В ответ прохожий уронил что-то в его стаканчик из-под кофе. «Ты, пидор, я еще не допил!» Но, выловив брошенный предмет, он обнаружил, что это не жевательная резинка и не окурок — впервые за четыре года Шаббат заработал двадцать пять центов.
«Да благословит вас Господь, сэр, — крикнул он вслед своему благодетелю. — Да благословит Господь вас и дорогих вам людей и ваше уютное жилище с системой охраны и компьютерным доступом к услугам дальней связи!»
Снова за старое. С чего начал, тем и кончит. Все эти годы он мрачно бродил по свету, веря, что его жизнь с ее адюльтерами, артритом и профессиональной озлобленностью лишена смысла, правил, цели и цельности. Сейчас он не испытывал никакого разочарования от того, что тридцать лет спустя вновь оказался на улице с шапкой в руке. И еще было забавное ощущение, что он по спирали вернулся обратно, к началу своего грандиозного проекта. И приходилось признать, что это триумф: он сыграл с собой превосходную шутку.
К тому времени, как он спустился побираться в метро, в его пластиковом стаканчике уже звякало два доллара мелочью. Стало совершенно ясно, что Шаббат выглядит и выговаривает слова как человек опустившийся, поверженный, омерзительно жалкий.
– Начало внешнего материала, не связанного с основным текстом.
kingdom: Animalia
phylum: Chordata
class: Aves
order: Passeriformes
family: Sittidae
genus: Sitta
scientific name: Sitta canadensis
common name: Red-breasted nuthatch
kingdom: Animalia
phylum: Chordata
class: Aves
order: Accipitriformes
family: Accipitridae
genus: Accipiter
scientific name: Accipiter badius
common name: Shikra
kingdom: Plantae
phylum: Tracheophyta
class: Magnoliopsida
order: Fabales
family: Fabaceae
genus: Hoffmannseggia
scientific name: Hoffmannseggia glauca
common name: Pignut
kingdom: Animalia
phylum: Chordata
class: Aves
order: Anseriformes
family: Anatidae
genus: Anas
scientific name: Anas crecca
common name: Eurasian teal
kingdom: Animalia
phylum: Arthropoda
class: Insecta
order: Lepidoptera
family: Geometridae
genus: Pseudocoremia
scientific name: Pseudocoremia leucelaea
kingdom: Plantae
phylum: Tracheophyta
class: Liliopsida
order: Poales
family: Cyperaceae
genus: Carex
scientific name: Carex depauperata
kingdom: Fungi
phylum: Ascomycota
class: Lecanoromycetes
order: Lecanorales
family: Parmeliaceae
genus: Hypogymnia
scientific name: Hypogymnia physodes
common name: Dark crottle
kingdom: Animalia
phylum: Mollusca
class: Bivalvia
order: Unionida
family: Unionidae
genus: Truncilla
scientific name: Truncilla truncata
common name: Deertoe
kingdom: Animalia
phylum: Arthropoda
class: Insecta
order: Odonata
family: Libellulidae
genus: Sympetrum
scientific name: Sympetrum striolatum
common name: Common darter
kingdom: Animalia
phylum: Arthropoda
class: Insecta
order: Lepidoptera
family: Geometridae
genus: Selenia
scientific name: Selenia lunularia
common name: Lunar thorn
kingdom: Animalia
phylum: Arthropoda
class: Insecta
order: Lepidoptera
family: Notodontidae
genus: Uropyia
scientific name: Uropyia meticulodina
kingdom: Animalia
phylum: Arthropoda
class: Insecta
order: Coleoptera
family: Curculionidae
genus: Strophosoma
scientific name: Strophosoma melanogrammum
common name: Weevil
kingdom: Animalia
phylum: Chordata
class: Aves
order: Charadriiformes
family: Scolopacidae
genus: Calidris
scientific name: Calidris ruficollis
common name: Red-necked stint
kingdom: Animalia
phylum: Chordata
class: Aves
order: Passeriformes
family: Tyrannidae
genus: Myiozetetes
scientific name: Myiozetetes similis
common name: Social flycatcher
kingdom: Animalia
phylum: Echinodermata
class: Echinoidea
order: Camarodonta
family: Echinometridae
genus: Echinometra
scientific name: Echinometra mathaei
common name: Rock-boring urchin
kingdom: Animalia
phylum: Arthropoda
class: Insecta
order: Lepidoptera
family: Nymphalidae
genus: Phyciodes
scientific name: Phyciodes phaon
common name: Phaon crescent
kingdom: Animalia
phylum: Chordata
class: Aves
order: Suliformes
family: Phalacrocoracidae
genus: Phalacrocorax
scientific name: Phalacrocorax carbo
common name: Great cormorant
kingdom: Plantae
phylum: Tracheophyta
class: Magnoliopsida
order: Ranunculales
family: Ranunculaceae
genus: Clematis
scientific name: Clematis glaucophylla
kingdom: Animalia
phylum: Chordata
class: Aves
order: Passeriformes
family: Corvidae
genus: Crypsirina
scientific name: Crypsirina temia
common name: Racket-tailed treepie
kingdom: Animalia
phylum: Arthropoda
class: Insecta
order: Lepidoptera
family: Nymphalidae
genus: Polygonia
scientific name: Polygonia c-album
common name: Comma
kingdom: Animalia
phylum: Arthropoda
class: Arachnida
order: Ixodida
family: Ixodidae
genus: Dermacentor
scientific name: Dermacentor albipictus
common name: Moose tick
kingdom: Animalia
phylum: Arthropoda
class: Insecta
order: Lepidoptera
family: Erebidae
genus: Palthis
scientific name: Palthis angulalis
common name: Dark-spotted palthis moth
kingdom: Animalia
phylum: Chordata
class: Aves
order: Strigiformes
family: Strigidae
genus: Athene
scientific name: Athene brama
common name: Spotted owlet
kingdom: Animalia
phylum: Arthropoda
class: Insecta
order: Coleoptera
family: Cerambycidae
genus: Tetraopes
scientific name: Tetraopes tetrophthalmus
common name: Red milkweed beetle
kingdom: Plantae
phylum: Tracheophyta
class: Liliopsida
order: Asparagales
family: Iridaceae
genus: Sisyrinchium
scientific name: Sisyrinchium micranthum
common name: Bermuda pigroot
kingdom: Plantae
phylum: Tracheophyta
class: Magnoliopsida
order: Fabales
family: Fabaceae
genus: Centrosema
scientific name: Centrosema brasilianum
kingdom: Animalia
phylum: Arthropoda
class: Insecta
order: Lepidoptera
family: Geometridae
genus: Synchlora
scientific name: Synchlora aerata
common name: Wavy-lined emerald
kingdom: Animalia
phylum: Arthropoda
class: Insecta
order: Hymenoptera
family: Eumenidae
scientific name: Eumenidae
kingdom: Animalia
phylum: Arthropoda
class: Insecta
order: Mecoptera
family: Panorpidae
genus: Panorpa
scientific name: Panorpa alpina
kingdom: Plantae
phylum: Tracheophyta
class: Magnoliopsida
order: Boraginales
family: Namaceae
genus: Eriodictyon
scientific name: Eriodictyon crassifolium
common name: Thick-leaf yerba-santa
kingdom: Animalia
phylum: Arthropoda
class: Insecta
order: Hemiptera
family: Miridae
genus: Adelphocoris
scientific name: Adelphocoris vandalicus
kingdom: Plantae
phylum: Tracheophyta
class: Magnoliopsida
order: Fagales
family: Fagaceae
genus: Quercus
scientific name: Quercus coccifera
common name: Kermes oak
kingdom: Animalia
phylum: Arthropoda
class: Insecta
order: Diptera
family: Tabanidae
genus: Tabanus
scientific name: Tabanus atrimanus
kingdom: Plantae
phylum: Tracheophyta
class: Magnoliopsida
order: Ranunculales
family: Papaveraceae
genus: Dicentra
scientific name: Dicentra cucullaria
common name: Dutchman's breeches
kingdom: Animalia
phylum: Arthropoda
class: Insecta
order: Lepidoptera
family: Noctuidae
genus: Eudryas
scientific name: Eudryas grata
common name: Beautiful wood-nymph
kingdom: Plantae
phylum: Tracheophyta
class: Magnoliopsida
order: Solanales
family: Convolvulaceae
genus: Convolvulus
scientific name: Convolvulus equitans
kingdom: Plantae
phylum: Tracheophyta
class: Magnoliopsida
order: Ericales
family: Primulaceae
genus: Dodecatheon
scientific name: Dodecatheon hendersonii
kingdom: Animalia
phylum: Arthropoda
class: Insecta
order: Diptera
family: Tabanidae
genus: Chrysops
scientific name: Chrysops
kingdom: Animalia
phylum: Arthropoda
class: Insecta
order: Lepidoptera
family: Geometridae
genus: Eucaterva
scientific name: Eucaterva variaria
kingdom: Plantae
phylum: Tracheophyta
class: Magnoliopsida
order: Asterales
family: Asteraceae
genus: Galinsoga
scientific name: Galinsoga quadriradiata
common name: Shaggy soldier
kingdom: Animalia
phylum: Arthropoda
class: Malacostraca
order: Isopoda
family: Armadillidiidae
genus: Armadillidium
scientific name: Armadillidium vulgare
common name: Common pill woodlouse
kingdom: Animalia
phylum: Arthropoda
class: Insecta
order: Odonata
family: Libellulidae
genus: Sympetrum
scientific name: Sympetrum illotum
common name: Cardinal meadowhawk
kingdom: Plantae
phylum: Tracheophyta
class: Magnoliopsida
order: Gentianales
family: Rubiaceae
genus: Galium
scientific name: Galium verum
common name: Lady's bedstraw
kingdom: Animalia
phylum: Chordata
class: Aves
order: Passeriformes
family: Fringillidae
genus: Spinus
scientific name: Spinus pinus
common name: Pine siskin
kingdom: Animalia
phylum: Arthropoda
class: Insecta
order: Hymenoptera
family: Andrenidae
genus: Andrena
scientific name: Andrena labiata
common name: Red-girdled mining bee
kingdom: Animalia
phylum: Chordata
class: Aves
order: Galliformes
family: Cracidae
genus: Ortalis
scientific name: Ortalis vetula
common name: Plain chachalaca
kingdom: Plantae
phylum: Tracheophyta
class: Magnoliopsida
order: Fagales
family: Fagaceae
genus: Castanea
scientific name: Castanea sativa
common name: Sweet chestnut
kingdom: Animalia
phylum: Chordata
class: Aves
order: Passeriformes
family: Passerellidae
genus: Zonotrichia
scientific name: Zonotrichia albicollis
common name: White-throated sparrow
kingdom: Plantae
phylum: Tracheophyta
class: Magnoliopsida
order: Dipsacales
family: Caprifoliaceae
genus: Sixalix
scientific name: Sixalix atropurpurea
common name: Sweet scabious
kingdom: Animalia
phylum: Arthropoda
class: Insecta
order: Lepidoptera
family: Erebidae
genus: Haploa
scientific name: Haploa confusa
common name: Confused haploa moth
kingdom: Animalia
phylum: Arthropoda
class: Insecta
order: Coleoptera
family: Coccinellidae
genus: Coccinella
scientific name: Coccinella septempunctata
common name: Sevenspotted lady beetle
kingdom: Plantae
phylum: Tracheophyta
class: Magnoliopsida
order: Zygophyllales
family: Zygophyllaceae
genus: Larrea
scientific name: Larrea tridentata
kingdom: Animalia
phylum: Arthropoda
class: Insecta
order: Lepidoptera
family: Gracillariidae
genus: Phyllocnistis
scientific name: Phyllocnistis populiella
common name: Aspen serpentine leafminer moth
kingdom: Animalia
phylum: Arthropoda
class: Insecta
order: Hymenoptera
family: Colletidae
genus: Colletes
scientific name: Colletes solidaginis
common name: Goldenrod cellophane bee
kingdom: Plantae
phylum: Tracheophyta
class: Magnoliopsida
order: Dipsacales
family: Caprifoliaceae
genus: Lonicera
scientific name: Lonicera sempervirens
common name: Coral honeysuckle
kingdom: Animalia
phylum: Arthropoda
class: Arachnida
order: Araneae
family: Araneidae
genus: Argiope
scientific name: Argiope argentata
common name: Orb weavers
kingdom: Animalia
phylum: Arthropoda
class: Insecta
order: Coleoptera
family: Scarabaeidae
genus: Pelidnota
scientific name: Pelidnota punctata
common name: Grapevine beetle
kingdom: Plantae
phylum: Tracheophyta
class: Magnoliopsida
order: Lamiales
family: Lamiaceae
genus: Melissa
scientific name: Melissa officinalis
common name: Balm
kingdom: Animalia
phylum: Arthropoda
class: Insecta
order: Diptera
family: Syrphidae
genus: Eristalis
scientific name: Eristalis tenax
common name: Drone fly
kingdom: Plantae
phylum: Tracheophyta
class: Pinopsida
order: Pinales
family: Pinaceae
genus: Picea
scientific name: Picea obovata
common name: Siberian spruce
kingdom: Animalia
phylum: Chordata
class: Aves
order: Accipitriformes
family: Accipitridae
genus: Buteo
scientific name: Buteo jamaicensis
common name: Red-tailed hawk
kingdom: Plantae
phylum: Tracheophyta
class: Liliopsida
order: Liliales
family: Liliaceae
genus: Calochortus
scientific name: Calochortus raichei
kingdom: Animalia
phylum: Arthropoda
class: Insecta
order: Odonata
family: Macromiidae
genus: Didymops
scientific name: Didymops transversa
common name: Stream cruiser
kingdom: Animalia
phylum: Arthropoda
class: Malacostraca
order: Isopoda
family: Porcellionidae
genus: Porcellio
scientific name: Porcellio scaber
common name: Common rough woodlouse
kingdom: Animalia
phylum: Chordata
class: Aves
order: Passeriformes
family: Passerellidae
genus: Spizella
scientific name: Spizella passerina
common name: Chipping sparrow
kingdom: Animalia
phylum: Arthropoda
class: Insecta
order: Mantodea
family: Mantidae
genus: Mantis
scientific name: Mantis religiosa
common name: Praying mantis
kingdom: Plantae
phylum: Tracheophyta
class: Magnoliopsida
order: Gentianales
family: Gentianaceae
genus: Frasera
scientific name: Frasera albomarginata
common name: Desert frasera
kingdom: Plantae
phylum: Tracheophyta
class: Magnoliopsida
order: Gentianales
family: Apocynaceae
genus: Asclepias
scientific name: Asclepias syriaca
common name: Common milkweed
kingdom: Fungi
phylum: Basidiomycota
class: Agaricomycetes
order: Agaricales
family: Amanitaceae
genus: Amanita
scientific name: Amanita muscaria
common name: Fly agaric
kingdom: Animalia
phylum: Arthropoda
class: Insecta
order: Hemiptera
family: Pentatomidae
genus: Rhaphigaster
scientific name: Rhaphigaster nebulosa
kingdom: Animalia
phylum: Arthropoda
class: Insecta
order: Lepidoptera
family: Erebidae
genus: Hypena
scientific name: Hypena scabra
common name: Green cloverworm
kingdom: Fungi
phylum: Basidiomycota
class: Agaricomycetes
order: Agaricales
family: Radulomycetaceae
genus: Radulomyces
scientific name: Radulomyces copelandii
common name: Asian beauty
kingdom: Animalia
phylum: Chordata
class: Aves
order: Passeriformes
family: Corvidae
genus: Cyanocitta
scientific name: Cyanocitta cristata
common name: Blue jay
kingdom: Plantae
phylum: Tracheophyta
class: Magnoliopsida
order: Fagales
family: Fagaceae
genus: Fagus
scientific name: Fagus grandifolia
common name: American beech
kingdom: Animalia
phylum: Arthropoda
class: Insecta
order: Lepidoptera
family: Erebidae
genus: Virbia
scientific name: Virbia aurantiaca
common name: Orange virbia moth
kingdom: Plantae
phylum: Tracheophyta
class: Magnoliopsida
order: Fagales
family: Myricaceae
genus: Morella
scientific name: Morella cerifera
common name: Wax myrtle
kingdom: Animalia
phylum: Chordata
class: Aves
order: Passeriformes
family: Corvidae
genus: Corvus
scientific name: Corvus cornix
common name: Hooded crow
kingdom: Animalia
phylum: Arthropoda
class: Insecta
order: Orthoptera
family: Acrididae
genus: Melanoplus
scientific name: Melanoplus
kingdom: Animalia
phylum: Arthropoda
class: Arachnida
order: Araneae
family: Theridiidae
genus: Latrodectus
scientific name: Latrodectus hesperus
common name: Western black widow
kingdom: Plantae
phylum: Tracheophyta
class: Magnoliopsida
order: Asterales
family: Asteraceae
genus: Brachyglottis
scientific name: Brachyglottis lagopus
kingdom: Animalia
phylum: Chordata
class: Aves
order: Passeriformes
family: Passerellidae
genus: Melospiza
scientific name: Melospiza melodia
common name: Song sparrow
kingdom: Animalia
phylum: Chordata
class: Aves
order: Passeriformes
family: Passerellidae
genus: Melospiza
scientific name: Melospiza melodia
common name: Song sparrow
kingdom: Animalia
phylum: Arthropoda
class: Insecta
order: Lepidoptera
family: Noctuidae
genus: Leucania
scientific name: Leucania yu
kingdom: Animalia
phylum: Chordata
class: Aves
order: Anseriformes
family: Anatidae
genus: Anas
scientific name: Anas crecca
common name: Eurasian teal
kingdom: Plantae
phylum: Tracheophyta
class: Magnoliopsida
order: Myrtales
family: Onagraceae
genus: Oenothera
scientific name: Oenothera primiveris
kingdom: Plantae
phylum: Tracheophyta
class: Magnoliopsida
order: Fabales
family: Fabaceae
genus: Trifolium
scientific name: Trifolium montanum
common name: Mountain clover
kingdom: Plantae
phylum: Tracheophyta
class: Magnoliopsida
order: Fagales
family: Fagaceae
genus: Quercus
Это очень быстро проникает людям в подкорку, во всяком случае, достаточно быстро, чтобы они успели захотеть заткнуть ему рот на те секунды, пока пробегают мимо, а потом больше никогда не видеть и не слышать его.
Между Астор-плейс и Гранд-Сентрал, где ему пришлось пересесть в «поезд самоубийц», он добросовестно ковылял из вагона в вагон, тряся своей выручкой и читая из роли короля Лира, которой ему так и не пришлось в свое время насладиться, поскольку он был обстрелян помидорами. Начать карьеру в шестьдесят четыре года! Шекспира — в метро, Лира — в массы. Богатые предприятия любят такие вещи, фанты! Гранты! Гранты! По крайней мере, Розеанна увидит, что ее муж как-то подсуетился, что он оправился после того скандала, который стоил им его двух тысяч пятисот долларов в год. Он не сидит сложа руки. Имущественное равенство между ними восстановлено. Но даже теперь, когда он вновь обрел достоинство трудящегося человека, остаточное чувство самосохранения не позволило ему пойти кривляться на Таун-стрит. В Мадамаска-Фолс он считался человеком совершенно испорченным, один лишь Шаббат там и представлял угрозу, никто не был так опасен, как он… Никто, кроме японской карлицы — декана… Он ненавидел ее лилипутскую решимость, он ненавидел эту пигалицу не за то, что она учинила весь этот шабаш, который стоил ему работы, — он и работу эту ненавидел. И не за то ненавидел, что лишился денег — он ненавидел эти деньги, которые выплачивали по ведомости, ненавидел получать чек, нести его в банк, где сидело существо, называемое кассир, и у этого создания в кассе даже для Шаббата всегда имелось «Добрый день». И ничего он так не ненавидел, как обналичивать этот чек. Занятно было разве что изучать корешок, где перечислялись все вычеты. Его ужасно доставали, просто бесили безуспешные попытки что-то подсчитать. И вот он я — в банке со своим чеком, что и требовалось доказать. Нет, дело не в работе, не в деньгах, дело в том, что он потерял девочек, эти девочки, они просто убивали его, дюжина девочек в год, обычно не больше двадцати, и среди них всякий раз находилась, по крайней мере, одна…
* * *
В тот учебный год, осенью 1989-го, это была Кэти Гулзби — веснушчатая, рыжая, с неправильным прикусом шиксы, крупная, с большими руками и ногами, стипендиатка из Хэзлтона, Пенсильвания, еще одна его драгоценная дылда шести футов ростом, дочь булочника. С двенадцати лет она после школы помогала в булочной, говорила «ложить» вместо «класть», произносила слово «сейчас», как Фэтс Уоллер, когда та распевала в кино: «Щас сяду, напишу тебе письмо-о-о». Кэти проявляла необыкновенный интерес к изготовлению кукол, и это напомнило ему Розеанну в те времена, когда они еще были партнерами. И более чем вероятно, что в том году это была бы Кэти, если бы она «случайно» не оставила в раковине женского туалета, на втором этаже, в библиотеке колледжа пленку, на которую втайне от своего педагога записала телефонный разговор, состоявшийся у них за несколько дней до того, их четвертый по счету телефонный разговор. Она клялась ему потом, что хотела всего лишь пронести пленку в кабинку уборной, чтобы там послушать без помех; она клялась, что вообще принесла ее в библиотеку только потому, что с тех пор как они поговорили по телефону, ее голова, даже когда на ней нет наушников, занята только этим. Она клялась, что у нее и в мыслях не было мстить и лишать его единственного источника дохода.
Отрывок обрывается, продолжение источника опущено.